The announcement indicates that Zhejiang Huaye’s current capacity utilization rate is already quite high. Thanks to government policies supporting export tax rebates and export credit insurance, the overseas market for injection molding machines continues to expand, and export scale is increasing. Zhejiang Huaye maintains long-term stable cooperation with downstream major plastic molding equipment manufacturers such as Haitian International and Yizumi. Amid a rapid recovery in downstream industry prosperity, the company’s order backlog is growing quickly.

According to the work hours statistics of frontline employees, in the first half of 2025, Zhejiang Huaye’s screw and barrel products will reach a capacity utilization rate of 110%; collet bar products will reach 100%. The existing capacity cannot meet the company’s order demand. The second phase project aims to enhance the production capacity of screws, barrels, and collet bars to break through current capacity bottlenecks and promote product value addition. After the second phase project is fully operational, the Mu’ao Production Base project is expected to achieve an annual output value of about 1.2 billion yuan, which will strongly support the company’s ability to seize market development opportunities, expand market share, and further improve profitability and overall competitiveness.
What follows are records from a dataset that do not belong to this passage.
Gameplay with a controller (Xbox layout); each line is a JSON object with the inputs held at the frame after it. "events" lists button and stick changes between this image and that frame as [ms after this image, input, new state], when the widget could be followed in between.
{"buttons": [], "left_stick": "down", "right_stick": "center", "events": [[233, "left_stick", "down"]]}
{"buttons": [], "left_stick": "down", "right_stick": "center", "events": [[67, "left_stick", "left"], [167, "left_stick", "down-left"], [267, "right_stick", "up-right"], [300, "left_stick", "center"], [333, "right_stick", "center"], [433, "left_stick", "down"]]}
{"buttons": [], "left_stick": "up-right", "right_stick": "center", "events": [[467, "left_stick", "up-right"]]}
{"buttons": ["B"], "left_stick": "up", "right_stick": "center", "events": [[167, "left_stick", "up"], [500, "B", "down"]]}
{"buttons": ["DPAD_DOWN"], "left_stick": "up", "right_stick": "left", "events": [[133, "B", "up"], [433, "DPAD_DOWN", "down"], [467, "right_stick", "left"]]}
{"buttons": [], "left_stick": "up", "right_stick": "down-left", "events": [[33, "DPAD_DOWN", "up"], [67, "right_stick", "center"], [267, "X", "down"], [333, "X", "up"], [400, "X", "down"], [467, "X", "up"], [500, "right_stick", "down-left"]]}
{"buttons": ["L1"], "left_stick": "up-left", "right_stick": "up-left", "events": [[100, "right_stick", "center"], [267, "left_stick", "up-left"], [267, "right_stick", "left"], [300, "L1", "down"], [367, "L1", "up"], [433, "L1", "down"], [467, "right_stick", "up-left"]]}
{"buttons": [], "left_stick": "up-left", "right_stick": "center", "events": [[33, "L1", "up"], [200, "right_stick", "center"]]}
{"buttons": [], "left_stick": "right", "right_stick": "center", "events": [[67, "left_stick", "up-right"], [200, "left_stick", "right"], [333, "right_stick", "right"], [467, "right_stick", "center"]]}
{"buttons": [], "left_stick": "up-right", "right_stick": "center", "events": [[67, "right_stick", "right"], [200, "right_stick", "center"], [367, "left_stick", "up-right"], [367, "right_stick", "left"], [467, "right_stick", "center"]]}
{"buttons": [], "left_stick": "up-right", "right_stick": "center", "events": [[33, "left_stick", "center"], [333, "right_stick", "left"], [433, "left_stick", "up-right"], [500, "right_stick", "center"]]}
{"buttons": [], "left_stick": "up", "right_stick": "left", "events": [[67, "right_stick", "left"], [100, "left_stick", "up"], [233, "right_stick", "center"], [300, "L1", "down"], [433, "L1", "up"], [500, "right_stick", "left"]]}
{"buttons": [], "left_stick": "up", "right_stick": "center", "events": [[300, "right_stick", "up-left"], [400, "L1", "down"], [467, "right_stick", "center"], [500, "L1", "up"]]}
Zhejiang Huaye stated that the second phase project will build a digital factory for screws and barrels, establish efficient and flexible production lines, improve the production capacity of screws, barrels, and collet bars, break through capacity bottlenecks, seize market opportunities, increase market share, and continuously consolidate the company’s position in the industry. The implementation of the second phase project will further solidify the company’s large-scale production capacity for plastic machine components, explore new paradigms of mass customization that combine personalization and batch production, further leverage economies of scale, effectively reduce product manufacturing costs, and enhance the company’s overall competitiveness.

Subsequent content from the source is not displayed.